Brenner’s analysis has more in common with that of the monetarists and capitalist globalisers than with that of the left. His explanation of crisis relies on the stickiness of fixed capital investment. He blames the welfare state for helping to preserve old investment, thereby retarding reallocation to the new and more profitable. He also suggests, contrary to present expectations, that the US after its long and profound shake-out of labour may be on the way from a fragile recovery to a long-wave boom, as though the unprecedented immiseration of the working class that resulted could not have any long-term consequences. Brenner has come a long way from Marxist thinking, but his analysis, in its neglect of national and labour politics, is consistent with the practices of the two organisations, one academic the other militant, to which he belongs.

Basque Self-Determination and Socialism

Alberto Arregui, Marisol Bengoa, Koldo Usín, Javier Jimeno, Euskadi: Autodeterminación y Socialismo. Preface by Javier Madrazo. Emancipación, 1997. Paperback, 160pp.

Reviewed by John Sullivan

FEW BOOKS written by Trotskyists have a preface by a Communist Party leader, in this case Javier Madrazo, the coordinator in the Basque country of Izquierda Unida (IU), the electoral coalition headed by the Communist Party. The authors are IU activists and supporters of Nuevo Claridad, a group which originated in the international tendency whose British affiliate is Socialist Appeal, but now has no international affiliations. The book argues for a rejection of terrorism by both ETA and the Spanish State, and demands that IU breaks its alliances with bourgeois parties. The authors reject nationalism, while they defend the right to national self determination.
================================
**TRY IT**:
Answer these questions using the review excerpt:
1. What does Brenner blame the welfare state for?
2. Who wrote the preface to the book on Basque self-determination and socialism, and what post did he hold?
3. Which group do the authors of that book support?
The rows on this page come from a different source than the text above.
================================
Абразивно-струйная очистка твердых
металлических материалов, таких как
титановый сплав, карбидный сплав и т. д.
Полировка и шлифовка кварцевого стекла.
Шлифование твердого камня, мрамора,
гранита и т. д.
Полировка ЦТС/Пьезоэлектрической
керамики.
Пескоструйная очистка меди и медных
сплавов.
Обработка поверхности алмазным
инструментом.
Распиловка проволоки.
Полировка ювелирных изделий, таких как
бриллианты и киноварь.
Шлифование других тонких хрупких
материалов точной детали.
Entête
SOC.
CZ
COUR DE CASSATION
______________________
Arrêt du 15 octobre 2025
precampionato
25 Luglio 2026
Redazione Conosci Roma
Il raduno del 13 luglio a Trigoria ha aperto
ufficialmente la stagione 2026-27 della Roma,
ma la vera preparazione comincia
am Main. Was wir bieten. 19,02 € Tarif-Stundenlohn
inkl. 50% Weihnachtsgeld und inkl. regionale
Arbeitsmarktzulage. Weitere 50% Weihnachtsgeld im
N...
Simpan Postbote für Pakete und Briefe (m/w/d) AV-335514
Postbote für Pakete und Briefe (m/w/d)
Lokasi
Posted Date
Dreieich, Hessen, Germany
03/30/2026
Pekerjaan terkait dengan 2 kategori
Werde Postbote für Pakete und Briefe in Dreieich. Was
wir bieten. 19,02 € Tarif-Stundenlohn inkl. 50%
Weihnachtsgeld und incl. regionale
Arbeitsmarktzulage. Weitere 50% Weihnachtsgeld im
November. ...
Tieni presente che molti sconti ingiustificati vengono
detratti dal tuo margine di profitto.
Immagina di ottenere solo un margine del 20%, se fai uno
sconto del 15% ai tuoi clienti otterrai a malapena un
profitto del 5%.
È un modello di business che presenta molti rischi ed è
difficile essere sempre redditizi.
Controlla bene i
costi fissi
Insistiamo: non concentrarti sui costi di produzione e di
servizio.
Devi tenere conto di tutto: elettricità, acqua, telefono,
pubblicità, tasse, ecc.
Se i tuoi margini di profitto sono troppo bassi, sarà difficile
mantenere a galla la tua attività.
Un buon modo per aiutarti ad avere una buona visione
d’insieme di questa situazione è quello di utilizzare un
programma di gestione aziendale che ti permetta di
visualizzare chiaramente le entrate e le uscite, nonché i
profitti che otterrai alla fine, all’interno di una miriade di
================================
**OUTPUT FOR THIS TASK**:
1. Brenner blames it for helping to preserve old investment, which slows reallocation to new and more profitable investment.
2. Javier Madrazo wrote it. He was the coordinator of Izquierda Unida (IU) in the Basque country.
3. They support Nuevo Claridad.